Behind the Money

Beware Value Traps When ‘Everything’ is Cheap


Every industry in the S&P 500 looks like a value relative to the historical average of its forward price-earnings ratio, according to Bank of America Merrill Lynch. Either the profit and economic outlook for each and every sector is totally misunderstood or some of these stocks are value traps.

“While valuations are encouraging, we saw an eerily similar scenario back in early ‘08 – every sector except Utilities was trading at a deep discount starting in early ‘08 – but for the wrong reasons,” wrote Savita Subramanian, quantitative strategist at the firm. “The number of candidates in our value trap model tripled during that year, and the S&P 500 appeared to be inexpensive solely because prices were falling faster than earnings were deteriorating.”

The S&P 500 is up more than 8 percent this month in part because 2nd quarter earnings results have convinced value investors to step in and buy, regardless of the  uncertain economic outlook.

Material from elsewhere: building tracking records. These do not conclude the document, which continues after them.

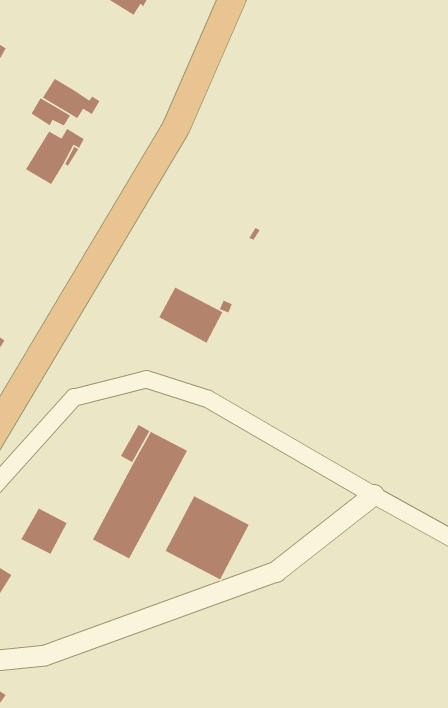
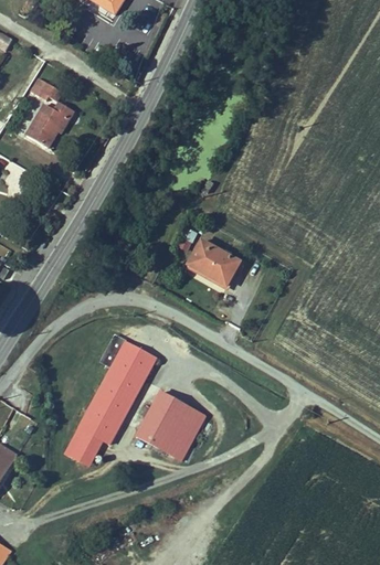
building: [42,78,101,119] -> none
building: [158,287,224,344] -> [188,241,240,286]
building: [20,507,68,555] -> [65,427,103,465]

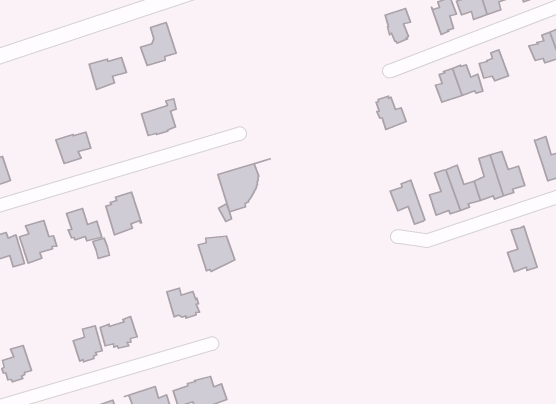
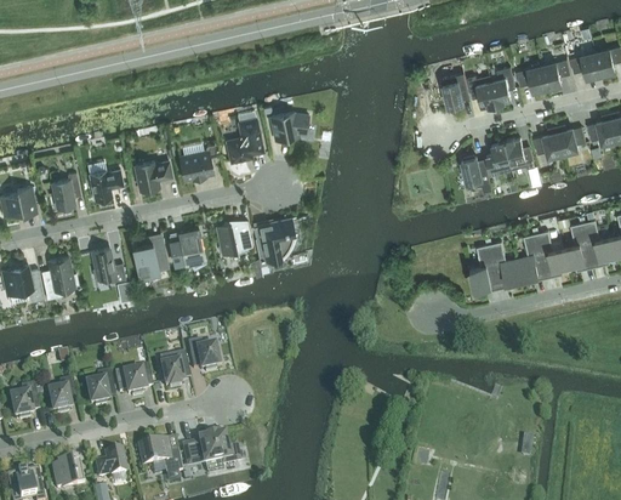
building: none -> [467,74,497,106]
building: [141,23,176,65] -> [227,118,263,160]
building: none -> [556,123,586,153]
building: [89,58,126,89] -> [135,160,172,191]
building: none -> [267,110,308,140]
building: [376,96,406,129] -> [461,154,490,188]
building: none -> [52,171,81,208]
building: [390,180,425,224] -> none
building: none -> [169,228,204,266]
building: [508,226,537,272] -> [564,222,593,268]
building: [198,236,235,272] -> [216,220,252,255]
building: none -> [161,352,190,388]
building: none -> [49,377,78,414]

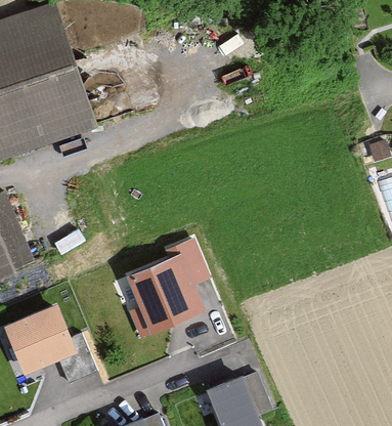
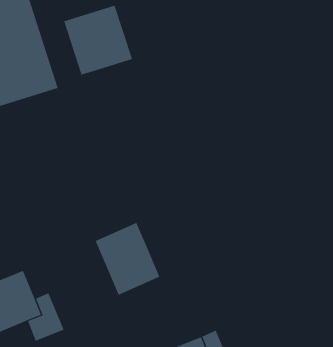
building: none -> [63,5,133,76]
building: [170,242,210,291] -> none

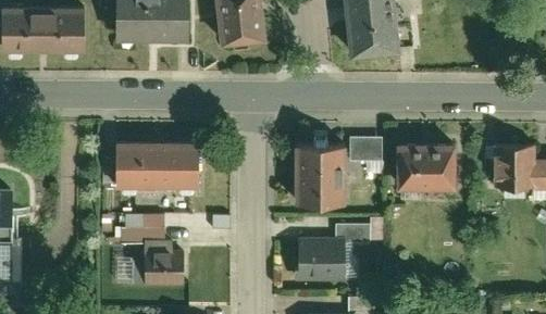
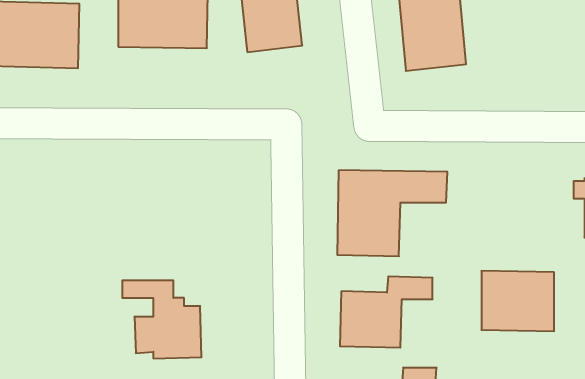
building: [113,138,198,189] -> none
building: [398,139,457,188] -> [481,271,554,331]

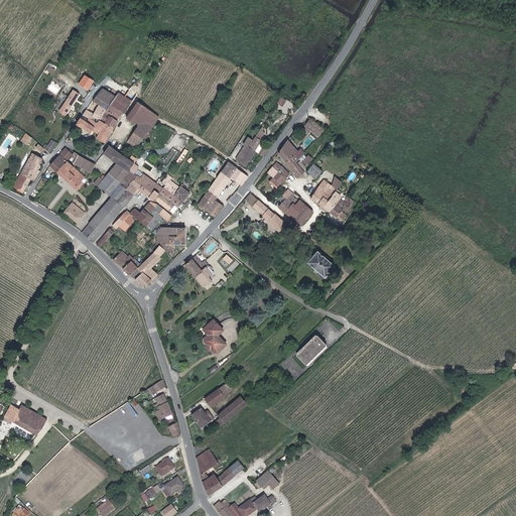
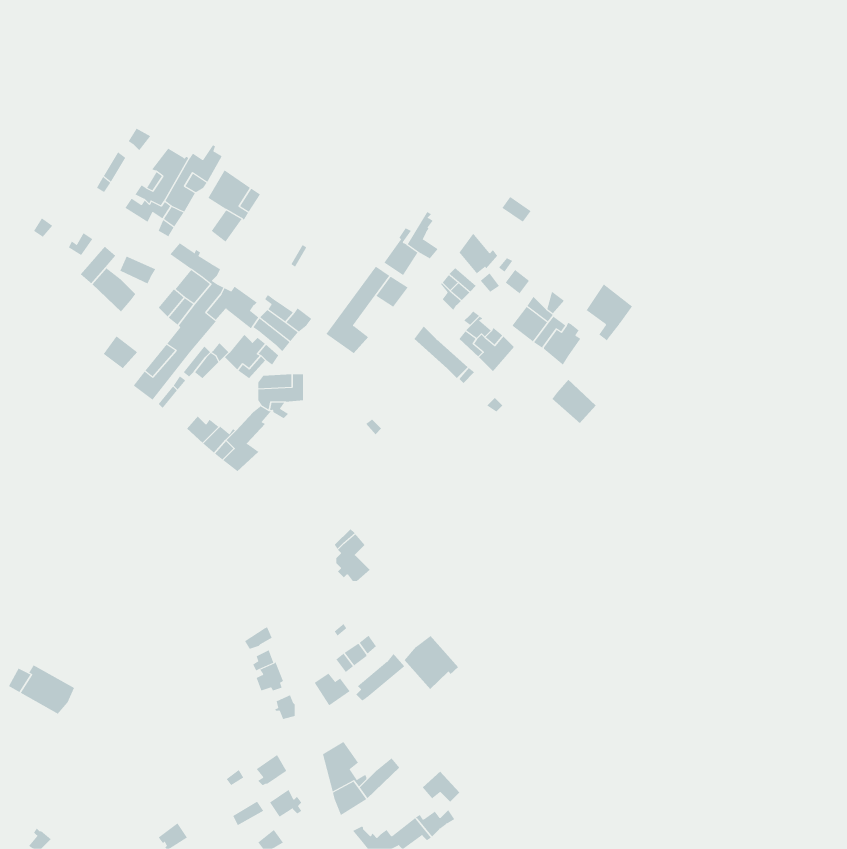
building: [12,155,42,195] -> none
building: none -> [586,283,633,341]
building: [306,250,334,277] -> [552,379,596,424]
building: [184,252,210,287] -> none
building: [296,336,327,365] -> none
building: none -> [404,635,459,690]

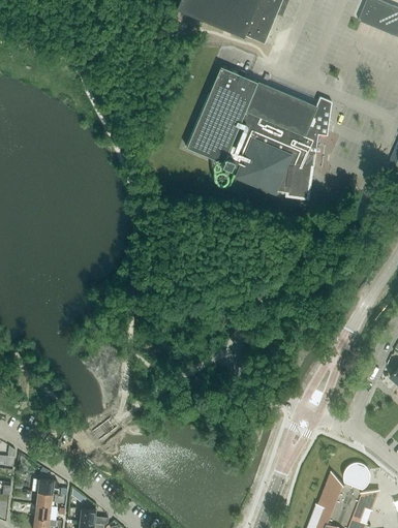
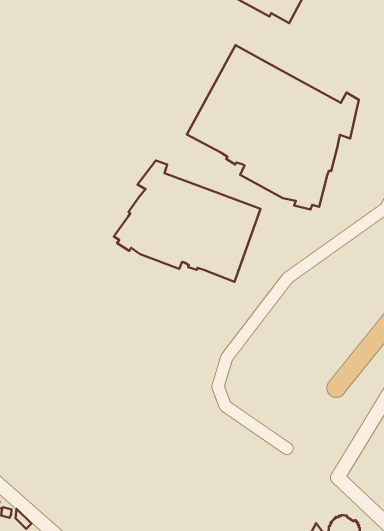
building: none -> [114,161,260,282]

Just about every upgrade from analysts these days cites ‘valuation’ as the main reason or mentions it as part of the bull case.

The so-called value trap is the bane of the value investors’ existence. Even the best of them have succumbed to this market mirage at least once in their career. Bill Miller, legendary manager of the Legg Mason Value Trust, outperformed the S&P 500 for 15 straight years, but took a crushing blow in 2008 because of his exposure to financials during the credit crisis.

In that case, those stocks were cheap for a reason. Prices were falling in anticipation of an earnings crash that had yet to reveal itself. Miller is confident that is not the case this time around.

“U.S. large capitalization stocks represent a once in a lifetime opportunity in my opinion to buy the best quality companies in the world at bargain prices,” wrote Miller in his quarterly commentary to investors last week. “Exxon Mobil is the largest company in the U.S. equity market, and one of the highest quality companies in the world, yet no one seems to care.”

Bank of America’s Subramanian tries to quantify the difference between true values and value traps by identifying industries “that are selling at discounts to their historical market multiples, but do not yet appear to have any suggestion of an upturn in price performance.” The strategist is searching for companies that appear cheap but their earnings outlook is increasingly looking more negative.

Among the industries popping up as value traps on his screen are software, food staples and specialty retail.

In a rarity these days for individual company analysts, Bernstein’s Colin McGranahan reiterated his neutral stance on Best Buy because its “demand outlook is uncertain and decelerating.”

“While quite cheap versus history and versus retail, this feels much more like a potential value trap than an undiscovered value opportunity to us, and we remain sidelined,” wrote the analyst, who rates Best Buy ‘market perform’.